[ACTIVITY] In the listing below, pick out lines with "الشعر".
┌──
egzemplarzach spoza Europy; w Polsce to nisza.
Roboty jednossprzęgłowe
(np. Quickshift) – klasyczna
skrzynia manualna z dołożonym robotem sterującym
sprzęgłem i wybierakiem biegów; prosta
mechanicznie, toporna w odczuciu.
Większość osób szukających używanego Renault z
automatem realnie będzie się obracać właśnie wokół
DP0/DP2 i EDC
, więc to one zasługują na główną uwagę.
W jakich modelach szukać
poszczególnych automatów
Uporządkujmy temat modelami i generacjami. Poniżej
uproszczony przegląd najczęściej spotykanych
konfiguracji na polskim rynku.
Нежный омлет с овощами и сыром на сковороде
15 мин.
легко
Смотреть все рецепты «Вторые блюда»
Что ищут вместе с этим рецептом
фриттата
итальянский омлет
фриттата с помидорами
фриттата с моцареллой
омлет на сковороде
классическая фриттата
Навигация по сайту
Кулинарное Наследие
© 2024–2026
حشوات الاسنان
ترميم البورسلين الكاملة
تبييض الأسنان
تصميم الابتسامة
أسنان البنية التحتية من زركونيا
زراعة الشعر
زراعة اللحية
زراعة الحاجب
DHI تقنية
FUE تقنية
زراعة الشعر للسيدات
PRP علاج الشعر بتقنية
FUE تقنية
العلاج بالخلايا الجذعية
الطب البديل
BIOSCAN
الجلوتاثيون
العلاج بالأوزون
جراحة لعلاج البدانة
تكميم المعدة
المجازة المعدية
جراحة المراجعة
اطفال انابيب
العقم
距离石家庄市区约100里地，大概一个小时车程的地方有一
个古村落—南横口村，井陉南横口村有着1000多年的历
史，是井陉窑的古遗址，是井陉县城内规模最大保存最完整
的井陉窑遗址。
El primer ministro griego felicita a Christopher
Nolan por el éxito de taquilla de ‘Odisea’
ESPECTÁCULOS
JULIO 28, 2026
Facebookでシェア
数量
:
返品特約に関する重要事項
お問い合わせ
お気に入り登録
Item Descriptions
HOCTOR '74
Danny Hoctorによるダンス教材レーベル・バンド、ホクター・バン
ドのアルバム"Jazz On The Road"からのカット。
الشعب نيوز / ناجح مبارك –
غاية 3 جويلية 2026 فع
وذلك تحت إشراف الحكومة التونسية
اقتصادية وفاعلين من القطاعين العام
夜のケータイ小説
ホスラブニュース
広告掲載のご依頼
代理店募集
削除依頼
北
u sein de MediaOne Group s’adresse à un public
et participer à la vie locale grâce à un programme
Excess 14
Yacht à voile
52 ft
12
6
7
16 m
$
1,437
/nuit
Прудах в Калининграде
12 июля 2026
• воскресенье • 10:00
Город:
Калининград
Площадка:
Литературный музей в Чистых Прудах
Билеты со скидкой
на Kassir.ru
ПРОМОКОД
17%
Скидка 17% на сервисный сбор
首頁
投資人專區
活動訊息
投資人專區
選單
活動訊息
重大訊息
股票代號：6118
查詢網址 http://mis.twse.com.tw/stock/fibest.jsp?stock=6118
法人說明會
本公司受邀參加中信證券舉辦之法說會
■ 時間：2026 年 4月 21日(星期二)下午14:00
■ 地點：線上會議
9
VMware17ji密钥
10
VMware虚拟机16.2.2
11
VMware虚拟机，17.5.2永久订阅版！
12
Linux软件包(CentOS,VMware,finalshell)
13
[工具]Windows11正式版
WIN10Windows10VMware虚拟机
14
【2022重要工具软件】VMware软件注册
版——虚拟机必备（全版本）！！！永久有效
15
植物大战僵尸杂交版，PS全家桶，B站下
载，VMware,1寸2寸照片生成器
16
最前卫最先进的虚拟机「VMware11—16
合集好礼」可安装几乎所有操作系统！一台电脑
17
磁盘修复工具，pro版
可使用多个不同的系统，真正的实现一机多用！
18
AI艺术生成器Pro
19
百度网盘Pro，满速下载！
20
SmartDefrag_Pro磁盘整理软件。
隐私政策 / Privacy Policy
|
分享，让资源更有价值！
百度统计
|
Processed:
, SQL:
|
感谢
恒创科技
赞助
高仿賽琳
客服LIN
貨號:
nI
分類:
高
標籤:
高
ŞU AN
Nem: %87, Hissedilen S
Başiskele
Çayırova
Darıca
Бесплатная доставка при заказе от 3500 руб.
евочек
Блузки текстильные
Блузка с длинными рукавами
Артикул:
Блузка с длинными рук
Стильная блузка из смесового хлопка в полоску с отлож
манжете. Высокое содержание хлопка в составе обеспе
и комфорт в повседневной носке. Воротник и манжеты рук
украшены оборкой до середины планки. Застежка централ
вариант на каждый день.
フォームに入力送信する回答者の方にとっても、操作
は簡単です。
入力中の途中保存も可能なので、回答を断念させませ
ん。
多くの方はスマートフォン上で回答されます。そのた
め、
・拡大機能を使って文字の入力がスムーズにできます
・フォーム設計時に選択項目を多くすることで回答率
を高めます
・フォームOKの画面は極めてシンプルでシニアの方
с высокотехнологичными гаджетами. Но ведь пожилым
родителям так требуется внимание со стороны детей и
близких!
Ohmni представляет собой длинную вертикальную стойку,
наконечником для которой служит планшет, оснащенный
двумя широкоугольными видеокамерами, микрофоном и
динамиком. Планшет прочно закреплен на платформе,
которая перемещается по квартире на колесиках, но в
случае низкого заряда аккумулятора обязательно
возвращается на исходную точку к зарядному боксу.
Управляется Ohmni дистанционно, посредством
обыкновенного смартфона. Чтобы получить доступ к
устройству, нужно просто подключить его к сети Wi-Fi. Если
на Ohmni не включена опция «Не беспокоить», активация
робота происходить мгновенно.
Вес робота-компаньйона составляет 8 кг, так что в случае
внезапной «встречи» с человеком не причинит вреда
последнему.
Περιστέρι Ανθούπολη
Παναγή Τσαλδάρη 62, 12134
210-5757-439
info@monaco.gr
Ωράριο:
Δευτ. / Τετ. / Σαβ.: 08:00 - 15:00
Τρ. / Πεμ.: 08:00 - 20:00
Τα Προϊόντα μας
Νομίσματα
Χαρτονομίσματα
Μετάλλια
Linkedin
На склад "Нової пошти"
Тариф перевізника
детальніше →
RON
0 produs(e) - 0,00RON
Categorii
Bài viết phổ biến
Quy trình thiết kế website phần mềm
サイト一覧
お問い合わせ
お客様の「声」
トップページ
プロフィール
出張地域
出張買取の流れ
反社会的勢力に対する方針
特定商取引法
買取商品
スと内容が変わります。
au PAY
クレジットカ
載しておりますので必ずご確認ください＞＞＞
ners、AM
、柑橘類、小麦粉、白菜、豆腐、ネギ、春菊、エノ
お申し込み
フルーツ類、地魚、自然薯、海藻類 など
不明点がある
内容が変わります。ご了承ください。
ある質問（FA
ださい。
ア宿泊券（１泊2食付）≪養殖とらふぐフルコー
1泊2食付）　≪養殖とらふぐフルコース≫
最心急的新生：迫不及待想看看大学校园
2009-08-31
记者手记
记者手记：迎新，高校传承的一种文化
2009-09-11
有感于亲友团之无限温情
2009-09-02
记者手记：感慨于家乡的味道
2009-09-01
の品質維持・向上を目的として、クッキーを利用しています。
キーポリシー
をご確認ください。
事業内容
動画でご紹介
└──
[EXPECTED OUTPUT]
زراعة الشعر
زراعة الشعر للسيدات
PRP علاج الشعر بتقنية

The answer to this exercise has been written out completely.